AI Navigate

FineRMoE: Dimension Expansion for Finer-Grained Expert with Its Upcycling Approach

arXiv cs.CV / 3/17/2026

📰 NewsIdeas & Deep AnalysisModels & Research

Key Points

  • FineRMoE expands fine-grained MoE design to both intermediate and output dimensions to surpass the single-dimension limit on granularity.
  • It introduces a bi-level sparse forward computation scheme and a specialized router to control which experts are activated.
  • The paper proposes a cost-effective upcycling method to build FineRMoE without training from scratch, reducing resource requirements.
  • Experimental results on ten benchmarks show substantial gains, including 6x higher parameter efficiency, 281x lower prefill latency, and 136x higher decoding throughput.
  • The approach signals a path toward more efficient, scalable MoE deployments in real-world systems.

Abstract

As revealed by the scaling law of fine-grained MoE, model performance ceases to be improved once the granularity of the intermediate dimension exceeds the optimal threshold, limiting further gains from single-dimension fine-grained design.
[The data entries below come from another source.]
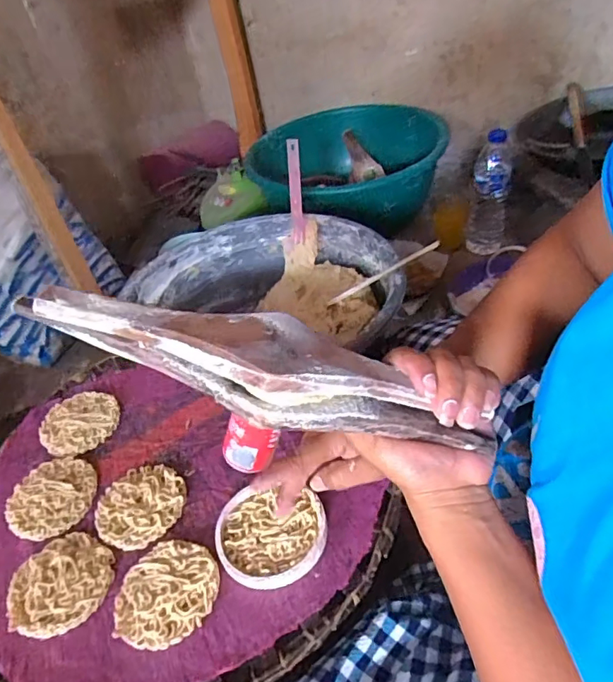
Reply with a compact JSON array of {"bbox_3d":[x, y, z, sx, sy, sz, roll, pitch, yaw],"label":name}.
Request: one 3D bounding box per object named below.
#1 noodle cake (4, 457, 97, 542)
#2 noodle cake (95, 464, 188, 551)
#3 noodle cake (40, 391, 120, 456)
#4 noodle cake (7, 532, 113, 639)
[{"bbox_3d":[-0.225,0.138,0.453,0.068,0.012,0.076,11,46,25],"label":"noodle cake"},{"bbox_3d":[-0.143,0.139,0.441,0.075,0.010,0.073,-7,41,6],"label":"noodle cake"},{"bbox_3d":[-0.229,0.080,0.516,0.069,0.014,0.075,-7,41,6],"label":"noodle cake"},{"bbox_3d":[-0.189,0.186,0.391,0.073,0.010,0.072,-7,41,6],"label":"noodle cake"}]

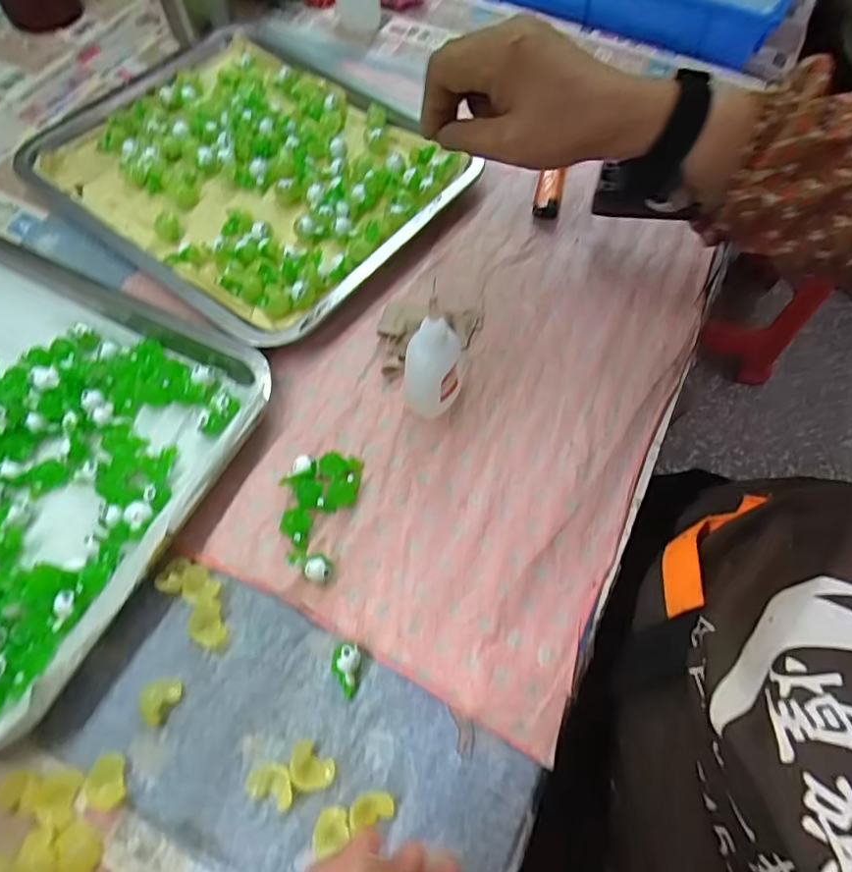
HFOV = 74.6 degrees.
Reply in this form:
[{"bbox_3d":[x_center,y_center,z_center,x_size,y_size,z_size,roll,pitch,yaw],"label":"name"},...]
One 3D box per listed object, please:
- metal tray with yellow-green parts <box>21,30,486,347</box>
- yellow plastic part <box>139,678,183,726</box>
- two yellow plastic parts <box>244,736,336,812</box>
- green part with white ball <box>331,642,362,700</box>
[{"bbox_3d":[-0.142,-0.213,0.444,0.298,0.026,0.233,38,69,15],"label":"metal tray with yellow-green parts"},{"bbox_3d":[-0.137,0.136,0.288,0.016,0.014,0.021,5,64,1],"label":"yellow plastic part"},{"bbox_3d":[-0.066,0.166,0.273,0.040,0.012,0.022,-24,67,-13],"label":"two yellow plastic parts"},{"bbox_3d":[-0.043,0.123,0.294,0.015,0.015,0.024,11,64,4],"label":"green part with white ball"}]

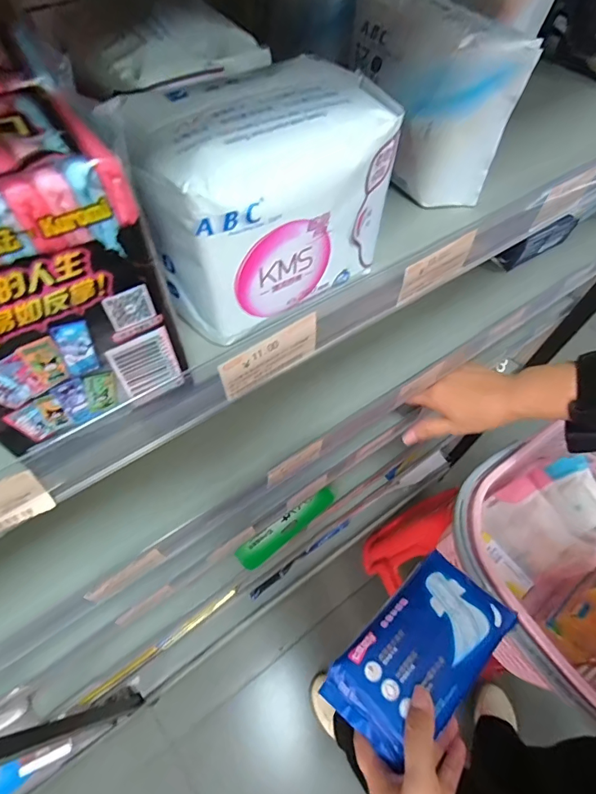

To address this bottleneck, we propose FineRMoE (FineR-Grained MoE), an architecture that extends fine-grained expert design to both intermediate and output dimensions, aiming to enhance expert specialization beyond the single-dimension limit. We further introduce a bi-level sparse forward computation paradigm and a specialized routing mechanism to govern the activation. In addition, to obviate the prohibitive cost of training FineRMoE from scratch, we devise a generalized upcycling method to build FineRMoE in a cost-effective manner. Extensive experiments demonstrate the superior performance achieved by FineRMoE across ten standard benchmarks. Compared with the strongest baseline, FineRMoE achieves 6 times higher parameter efficiency, 281 times lower prefill latency, and 136 timese higher decoding throughput during inference.